----- Supplied text

While the families in Bly dealt with their tragedies and the American public braced itself for more balloon bombs, young Yuzuru "John" Takeshita was living in the government-run domestic concentration camp in Tule Lake, California, with his family. The U.S. government falsely incarcerated Takeshita and thousands of Japanese Americans during World War II because of their ancestry, forcing them to leave their homes and businesses without charge and without trial.

Four decades later, Takeshita, who became a university professor, encountered a group of Japanese women who were among those who were conscripted to make the Japanese paper that would be used for the balloon bombs. Takeshita knew of the Bly fatalities and sent the names and ages of those killed to the women. They were shocked and saddened by the information. Their own lives were difficult as Japan wound up devastated by the war, so the Japanese women chose to make a gesture that would promote peace for everyone. "On Paper Wings" follows the story of the Japanese women as they reach out to the town of Bly and the families affected by the Japanese balloon bomb campaign.

"On Paper Wings" has won several awards, including "Best Documentary" from the Kent Film Festival. One review called the documentary a "richly textured film... that resonates with issues we face today. 'On Paper Wings' documents the power of forgiveness and illuminates our common humanity." This was Ilana Sol’s first documentary.

----------

■ **What to work on**:
[a] Which festival gave "On Paper Wings" its "Best Documentary" award, according to the balloon bomb passage?
[b] Please rewrite everything in the balloon bomb passage from "While the families" down to "and without trial.", replacing "Tule Lake" with "Manzanar".
The material after the balloon bomb passage comes from another source.

----- Supplied data

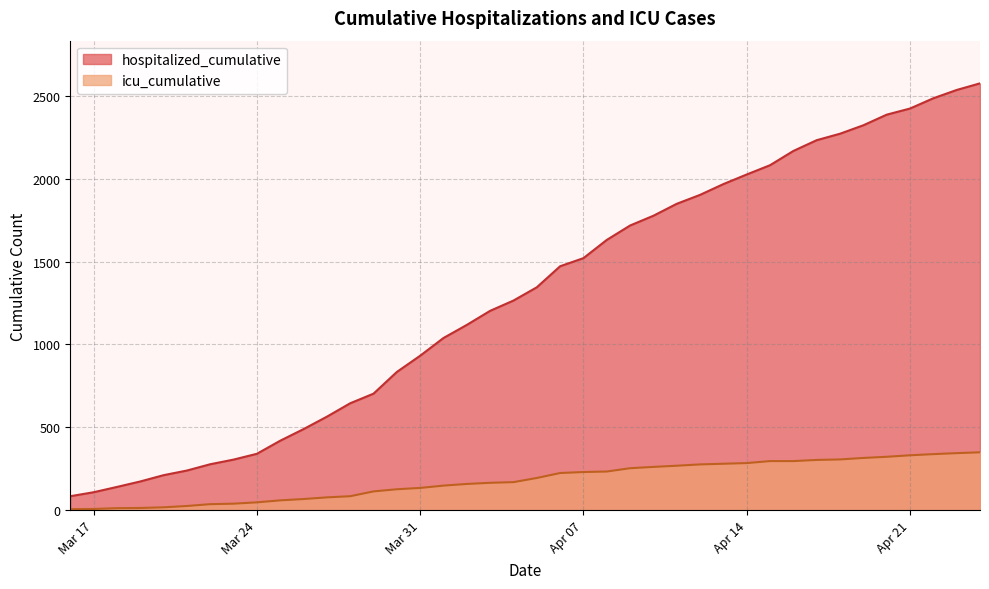

How many lines are shown in the chart?

2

----------

■ **Solutions to the exercise**:
[a] The Kent Film Festival.

[b]
While the families in Bly dealt with their tragedies and the American public braced itself for more balloon bombs, young Yuzuru "John" Takeshita was living in the government-run domestic concentration camp in Manzanar, California, with his family. The U.S. government falsely incarcerated Takeshita and thousands of Japanese Americans during World War II because of their ancestry, forcing them to leave their homes and businesses without charge and without trial.